ASSIGNED TASK: Update the Xiaomi Mi Note review below by restating everything from "Final Words" down to "the testing process.", replacing "thoughts" with "observations".

PAGE EXCERPT:
Final Words

As our first Xiaomi phone ever to be reviewed, there are a lot of thoughts to be had on this phone, more than a usual review. However, in order to discuss them we need to start by talking about what we’ve learned throughout the testing process.

Probably the best place to start is design. Xiaomi is clearly capable of creating a phone that is well designed, and it shows with the Mi Note line. The Mi Note looks incredibly well-designed for a smartphone. The front of the phone is minimal, and relatively uncluttered. The side bezels are thin, and there isn’t a lot of unnecessary flair other than a window for the light and proximity sensor, the earpiece, and front-facing camera. There is the Mi logo that clutters the front of the phone, but it’s otherwise clean. The glass is slightly curved at the edges to make it so that edge swipes feel smooth instead of a sudden edge as well, which is surprisingly rare in some phones. The use of a curved glass back cover is also awesome and Xiaomi is actually the first OEM to do this to my knowledge. It’s definitely slippery, but the in-hand feel is really much better than the traditional angular glass phones like the Xperia Z line. The fact that Samsung is following here by doing the same for the Note 5 probably says something about just how far Xiaomi has come since their first smartphone.

The next aspect worth discussing is battery life. Here, Xiaomi is right around par for the course, but the Mi Note Pro is notably worse than the Mi Note here. I haven’t personally done detailed power analysis of the Snapdragon 810, but given that the Mi Note and Mi Note Pro effectively are identical outside of SoC and RAM this is effectively definitive proof that power efficiency regresses on Snapdragon 810 relative to Snapdragon 801. It’s unfortunate too, as relatively small battery in the Mi Note means that the Mi Note Pro ends up falling below the average for phablet battery life in our testing. The Mi Note Pro is still average for a smartphone, but it isn’t as good as we’d like it to be. Overall, the Mi Note is okay here, but the Mi Note Pro ends up a bit lower than we’d like purely on the basis of SoC choice.

In display, I don’t have much to say because both displays are great. The Mi Note has acceptable color calibration, good contrast, high maximum brightness, and acceptable resolution. The Mi Note Pro has incredible color calibration, good contrast, reasonable maximum brightness, and high resolution. The only problem I can really say is apparent is that the Mi Note Pro has an obvious ITO/touch screen grid that needs to be hidden to really have a clear display, and both could have some improvement in viewing angles to really get the painted-on-glass effect. Of course, the only phones that really have this effect are few and far between so it isn’t worth crucifying Xiaomi for this.

SUPPLIED RECORDS:
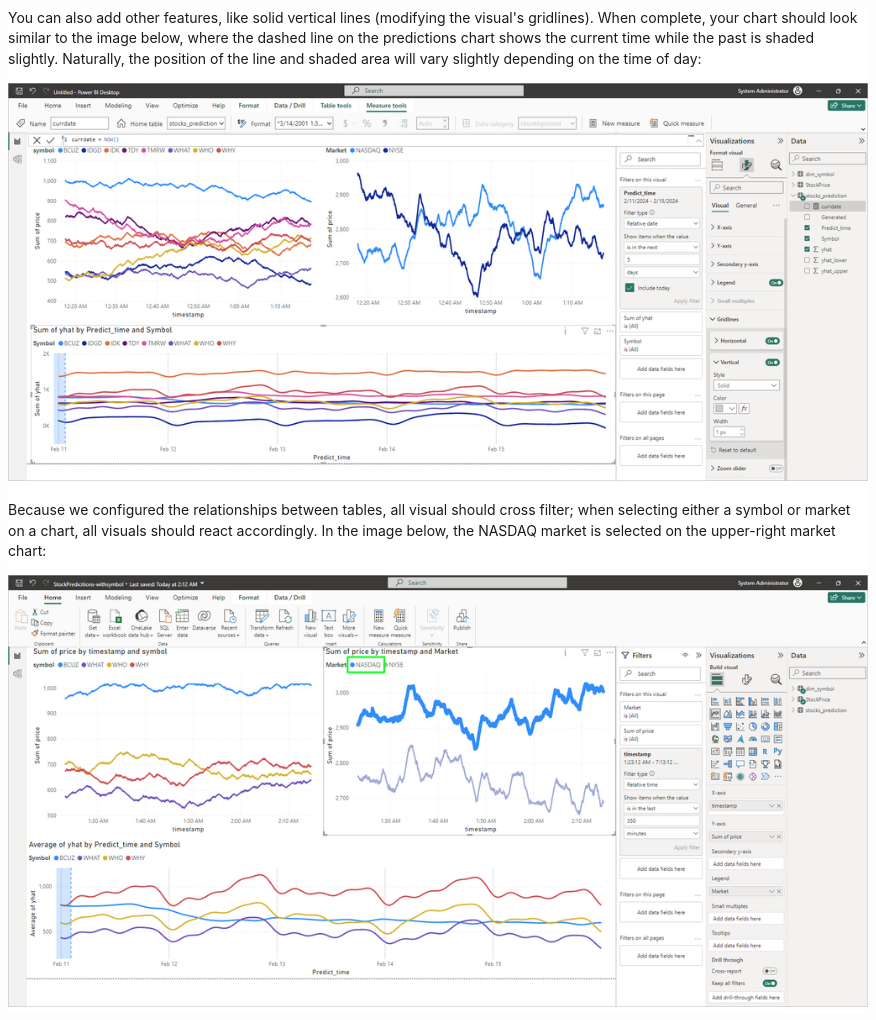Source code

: You can also add other features, like solid vertical lines (modifying the visual's gridlines). When complete, your chart should look similar to the image below, where the dashed line on the predictions chart shows the current time while the past is shaded slightly. Naturally, the position of the line and shaded area will vary slightly depending on the time of day:

![X-Axis Constant Line](../images/module07/pbid-withline.png)

Because we configured the relationships between tables, all visual should cross filter; when selecting either a symbol or market on a chart, all visuals should react accordingly. In the image below, the NASDAQ market is selected on the upper-right market chart:

![Cross Filtering](../images/module07/pbid-crossfilter.png)

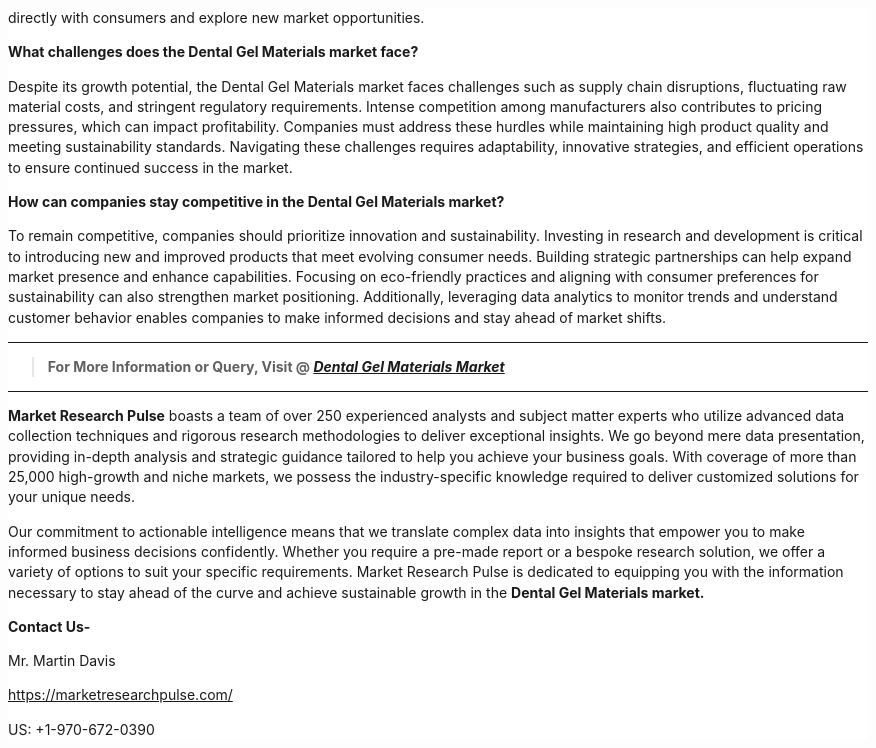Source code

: directly with consumers and explore new market opportunities.</p><p><strong>What challenges does the Dental Gel Materials market face?</strong></p><p>Despite its growth potential, the Dental Gel Materials market faces challenges such as supply chain disruptions, fluctuating raw material costs, and stringent regulatory requirements. Intense competition among manufacturers also contributes to pricing pressures, which can impact profitability. Companies must address these hurdles while maintaining high product quality and meeting sustainability standards. Navigating these challenges requires adaptability, innovative strategies, and efficient operations to ensure continued success in the market.</p><p><strong>How can companies stay competitive in the Dental Gel Materials market?</strong></p><p>To remain competitive, companies should prioritize innovation and sustainability. Investing in research and development is critical to introducing new and improved products that meet evolving consumer needs. Building strategic partnerships can help expand market presence and enhance capabilities. Focusing on eco-friendly practices and aligning with consumer preferences for sustainability can also strengthen market positioning. Additionally, leveraging data analytics to monitor trends and understand customer behavior enables companies to make informed decisions and stay ahead of market shifts.</p><hr /><blockquote><p><strong>For More Information or Query, Visit @&nbsp;<em><a href="https://marketresearchpulse.com/report/123901/dental-gel-materials-market?utm_source=Linkedin&utm_medium=0114">Dental Gel Materials Market</a></em></strong></p></blockquote><hr /><p><strong>Market Research Pulse</strong> boasts a team of over 250 experienced analysts and subject matter experts who utilize advanced data collection techniques and rigorous research methodologies to deliver exceptional insights. We go beyond mere data presentation, providing in-depth analysis and strategic guidance tailored to help you achieve your business goals. With coverage of more than 25,000 high-growth and niche markets, we possess the industry-specific knowledge required to deliver customized solutions for your unique needs.</p><p>Our commitment to actionable intelligence means that we translate complex data into insights that empower you to make informed business decisions confidently. Whether you require a pre-made report or a bespoke research solution, we offer a variety of options to suit your specific requirements. Market Research Pulse is dedicated to equipping you with the information necessary to stay ahead of the curve and achieve sustainable growth in the <strong>Dental Gel Materials market.</strong></p><p><strong>Contact Us-</strong></p><p>Mr. Martin Davis</p><p>https://marketresearchpulse.com/</p><p>US: +1-970-672-0390</p>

TASK RESPONSE:
Final Words

As our first Xiaomi phone ever to be reviewed, there are a lot of observations to be had on this phone, more than a usual review. However, in order to discuss them we need to start by talking about what we’ve learned throughout the testing process.